(Material provided Opens)
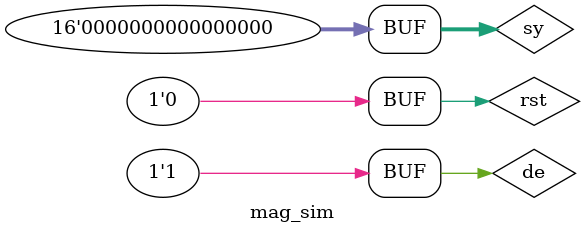
<source format=v>
`timescale 1ns / 1ps


module mag_sim;
    reg rst;
    reg de;
    reg [15:0] sx=0;
    reg [15:0] sy=0;
    wire [3:0] bc;
    wire [3:0] lc;
    wire xt;
    wire yt;
    
    magnifier mag(
        rst,
        de,
        sx,
        sy,
        bc,
        lc,
        xt,
        yt
    );
    
    initial begin
        rst = 1; #22 rst = 0;de = 1;
    end
    
    
    always #10 sx <= sx == 640-1 ? 0 : sx + 1;

endmodule

</source>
(Material provided Closes)
After dropping the pictures, reproduce exactly the lines from the first line of the entries through the line containing "initial begin", both included.

_Expected output_.
<source format=v>
`timescale 1ns / 1ps


module mag_sim;
    reg rst;
    reg de;
    reg [15:0] sx=0;
    reg [15:0] sy=0;
    wire [3:0] bc;
    wire [3:0] lc;
    wire xt;
    wire yt;
    
    magnifier mag(
        rst,
        de,
        sx,
        sy,
        bc,
        lc,
        xt,
        yt
    );
    
    initial begin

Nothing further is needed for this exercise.